Useful application semantics would require the same.

>    and vector types for my two neighbors (defined by me)
>    incoming_type[0] = [0, 3, 4]
>    incoming_type[1] = [1, 4]
>    with incoming data (actually getting sent)
>    incoming_data[0] = [10.2, 20.2, 30.2]
>    incoming_data[1] = [100.3, 200.3]
>    the result would be
>    [op(1.1, 10.2), op(2.1, 100.3), 3.1, op(4.1, 20.2), op(5.1, 30.2, 200.3),
>    6.1]
>    This would be a natural expression of the operation I call "SFReduce" in
>    [4]http://59A2.org/files/StarForest.pdf
I see, this may be doable with the vector interface (if we remove the
restriction of equal vector sizes -- this would remove some optimization
opportunities). Can you confirm that the current proposed
neighbor_reducev() interface can cover this case?

If you remove the restriction of equal vector sizes, are you going to add an MPI_Datatype describing where to put the result? (I'd expect that to be a neighbor_reducew.) Note that in general, there would be some points shared by neighbors {1,2} and other points shared by neighbors {1,3} (and {2,3}, ...) thus we can't just sort such that the reduction is always applied to the "first N" elements.

One remaining question is if you can always guarantee "packed" data,
i.e., that the "empty" elements are always at the tail.
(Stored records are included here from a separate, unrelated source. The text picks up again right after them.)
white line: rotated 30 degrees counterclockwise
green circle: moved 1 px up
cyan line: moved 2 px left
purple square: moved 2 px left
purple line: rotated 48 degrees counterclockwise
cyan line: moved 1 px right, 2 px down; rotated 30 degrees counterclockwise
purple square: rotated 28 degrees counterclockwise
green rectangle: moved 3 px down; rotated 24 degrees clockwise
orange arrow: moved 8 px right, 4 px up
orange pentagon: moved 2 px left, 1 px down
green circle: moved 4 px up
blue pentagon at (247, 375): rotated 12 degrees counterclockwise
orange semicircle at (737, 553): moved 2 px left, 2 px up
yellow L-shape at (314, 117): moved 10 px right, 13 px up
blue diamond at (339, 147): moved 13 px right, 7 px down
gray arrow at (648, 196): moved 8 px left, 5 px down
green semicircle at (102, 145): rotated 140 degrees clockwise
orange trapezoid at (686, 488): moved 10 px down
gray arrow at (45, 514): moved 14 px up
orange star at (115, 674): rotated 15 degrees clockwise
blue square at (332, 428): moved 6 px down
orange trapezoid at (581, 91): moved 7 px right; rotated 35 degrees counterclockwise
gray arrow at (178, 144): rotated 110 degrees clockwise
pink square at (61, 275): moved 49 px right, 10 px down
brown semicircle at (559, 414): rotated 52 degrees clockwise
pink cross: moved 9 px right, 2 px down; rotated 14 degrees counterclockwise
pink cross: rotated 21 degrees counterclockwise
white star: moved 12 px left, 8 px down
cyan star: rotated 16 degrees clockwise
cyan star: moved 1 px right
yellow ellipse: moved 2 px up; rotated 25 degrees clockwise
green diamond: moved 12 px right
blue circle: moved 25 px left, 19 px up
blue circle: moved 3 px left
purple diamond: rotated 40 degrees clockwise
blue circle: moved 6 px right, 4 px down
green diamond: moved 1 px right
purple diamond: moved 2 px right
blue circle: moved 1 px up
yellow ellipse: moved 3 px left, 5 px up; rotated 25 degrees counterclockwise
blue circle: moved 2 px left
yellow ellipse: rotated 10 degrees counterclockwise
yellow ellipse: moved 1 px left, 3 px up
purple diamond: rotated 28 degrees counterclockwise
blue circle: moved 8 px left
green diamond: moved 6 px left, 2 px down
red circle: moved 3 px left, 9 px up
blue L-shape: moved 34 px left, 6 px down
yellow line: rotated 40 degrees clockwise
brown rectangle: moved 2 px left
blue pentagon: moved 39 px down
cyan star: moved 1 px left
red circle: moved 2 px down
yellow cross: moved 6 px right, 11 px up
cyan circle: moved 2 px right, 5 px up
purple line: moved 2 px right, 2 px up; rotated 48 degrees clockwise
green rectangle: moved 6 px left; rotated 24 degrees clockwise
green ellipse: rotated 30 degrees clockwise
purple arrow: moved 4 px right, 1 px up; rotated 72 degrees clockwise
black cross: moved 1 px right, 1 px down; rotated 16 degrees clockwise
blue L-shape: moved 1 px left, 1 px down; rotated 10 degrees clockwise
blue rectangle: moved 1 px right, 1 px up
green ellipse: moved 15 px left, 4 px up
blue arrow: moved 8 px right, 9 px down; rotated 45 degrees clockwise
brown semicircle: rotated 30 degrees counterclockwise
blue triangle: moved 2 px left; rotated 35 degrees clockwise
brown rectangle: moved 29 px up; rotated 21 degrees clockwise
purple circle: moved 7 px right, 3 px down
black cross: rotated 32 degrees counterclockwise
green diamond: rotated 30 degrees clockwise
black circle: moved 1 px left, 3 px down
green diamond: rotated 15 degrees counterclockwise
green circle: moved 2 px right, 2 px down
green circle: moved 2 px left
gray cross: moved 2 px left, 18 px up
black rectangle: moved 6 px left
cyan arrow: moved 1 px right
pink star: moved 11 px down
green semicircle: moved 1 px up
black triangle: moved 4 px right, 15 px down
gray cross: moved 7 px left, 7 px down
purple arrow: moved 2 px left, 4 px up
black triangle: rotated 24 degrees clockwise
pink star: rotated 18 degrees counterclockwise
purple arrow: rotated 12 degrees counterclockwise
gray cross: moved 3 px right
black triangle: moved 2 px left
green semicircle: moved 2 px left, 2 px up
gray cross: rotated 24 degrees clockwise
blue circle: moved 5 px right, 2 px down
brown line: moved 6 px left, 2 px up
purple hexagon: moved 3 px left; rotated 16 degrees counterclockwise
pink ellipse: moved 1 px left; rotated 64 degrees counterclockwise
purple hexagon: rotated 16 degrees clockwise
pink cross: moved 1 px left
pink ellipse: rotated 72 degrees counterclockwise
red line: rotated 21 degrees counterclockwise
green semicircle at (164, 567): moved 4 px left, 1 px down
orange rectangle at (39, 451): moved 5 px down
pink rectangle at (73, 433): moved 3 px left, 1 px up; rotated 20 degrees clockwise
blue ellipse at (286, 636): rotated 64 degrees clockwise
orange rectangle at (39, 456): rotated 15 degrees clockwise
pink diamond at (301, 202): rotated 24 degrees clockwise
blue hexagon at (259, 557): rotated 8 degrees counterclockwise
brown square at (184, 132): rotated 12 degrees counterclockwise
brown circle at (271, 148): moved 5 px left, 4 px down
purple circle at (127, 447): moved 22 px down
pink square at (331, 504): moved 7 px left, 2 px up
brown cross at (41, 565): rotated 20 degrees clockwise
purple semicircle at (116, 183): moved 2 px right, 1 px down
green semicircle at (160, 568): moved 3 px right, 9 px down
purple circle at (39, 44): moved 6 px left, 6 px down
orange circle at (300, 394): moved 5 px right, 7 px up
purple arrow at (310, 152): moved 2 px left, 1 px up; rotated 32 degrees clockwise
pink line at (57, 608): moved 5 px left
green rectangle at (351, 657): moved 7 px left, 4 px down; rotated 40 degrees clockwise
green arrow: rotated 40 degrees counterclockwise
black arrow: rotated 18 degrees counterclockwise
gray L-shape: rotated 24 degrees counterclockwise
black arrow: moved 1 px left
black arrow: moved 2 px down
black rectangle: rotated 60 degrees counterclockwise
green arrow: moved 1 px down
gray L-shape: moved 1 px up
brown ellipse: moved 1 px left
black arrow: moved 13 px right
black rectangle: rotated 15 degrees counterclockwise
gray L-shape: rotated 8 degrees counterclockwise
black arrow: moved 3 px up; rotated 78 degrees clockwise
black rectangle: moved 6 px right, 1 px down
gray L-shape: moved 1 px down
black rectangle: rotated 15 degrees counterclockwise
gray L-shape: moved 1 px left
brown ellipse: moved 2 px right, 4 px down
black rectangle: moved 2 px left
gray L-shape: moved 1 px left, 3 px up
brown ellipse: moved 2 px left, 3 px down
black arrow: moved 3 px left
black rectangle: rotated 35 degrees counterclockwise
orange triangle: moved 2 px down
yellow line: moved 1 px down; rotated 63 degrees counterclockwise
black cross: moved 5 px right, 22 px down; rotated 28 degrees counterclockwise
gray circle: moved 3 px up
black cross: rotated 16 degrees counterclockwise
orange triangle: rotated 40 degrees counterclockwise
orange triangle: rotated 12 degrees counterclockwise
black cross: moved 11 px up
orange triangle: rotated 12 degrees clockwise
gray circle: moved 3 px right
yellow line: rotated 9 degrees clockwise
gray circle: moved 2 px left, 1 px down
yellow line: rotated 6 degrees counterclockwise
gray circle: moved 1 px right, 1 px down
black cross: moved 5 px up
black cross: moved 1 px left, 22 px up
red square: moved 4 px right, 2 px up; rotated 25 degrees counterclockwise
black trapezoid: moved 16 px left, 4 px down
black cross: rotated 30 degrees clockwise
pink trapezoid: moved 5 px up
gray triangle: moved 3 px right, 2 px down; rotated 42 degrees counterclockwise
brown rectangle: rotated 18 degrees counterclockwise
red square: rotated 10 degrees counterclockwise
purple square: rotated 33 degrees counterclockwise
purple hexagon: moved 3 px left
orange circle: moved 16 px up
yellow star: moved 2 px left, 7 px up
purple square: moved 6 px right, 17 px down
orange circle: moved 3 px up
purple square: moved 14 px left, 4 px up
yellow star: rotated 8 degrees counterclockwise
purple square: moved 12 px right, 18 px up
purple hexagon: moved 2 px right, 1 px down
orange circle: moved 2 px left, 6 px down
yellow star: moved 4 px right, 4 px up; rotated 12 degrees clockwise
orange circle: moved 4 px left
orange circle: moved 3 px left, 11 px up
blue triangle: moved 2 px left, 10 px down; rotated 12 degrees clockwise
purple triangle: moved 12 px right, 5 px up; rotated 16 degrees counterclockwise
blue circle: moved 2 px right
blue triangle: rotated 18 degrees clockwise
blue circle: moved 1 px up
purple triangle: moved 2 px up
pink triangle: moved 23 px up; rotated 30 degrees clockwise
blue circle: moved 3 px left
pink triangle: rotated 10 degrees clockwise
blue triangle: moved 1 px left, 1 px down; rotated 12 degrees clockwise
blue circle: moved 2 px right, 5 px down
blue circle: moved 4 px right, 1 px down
Well, I guess
you could always add identity elements in the middle to create gaps.

I could pack, but I thought the point of the W interfaces was to enable the user to avoid packing (with possible performance advantages relative to fully-portable user code).

Also, would the static communication topology work for your use-cases
(neighborhoods don't change for a while).

Yes, comm topology is typically static, and we wouldn't use the neighborhood routines if it was changing frequently.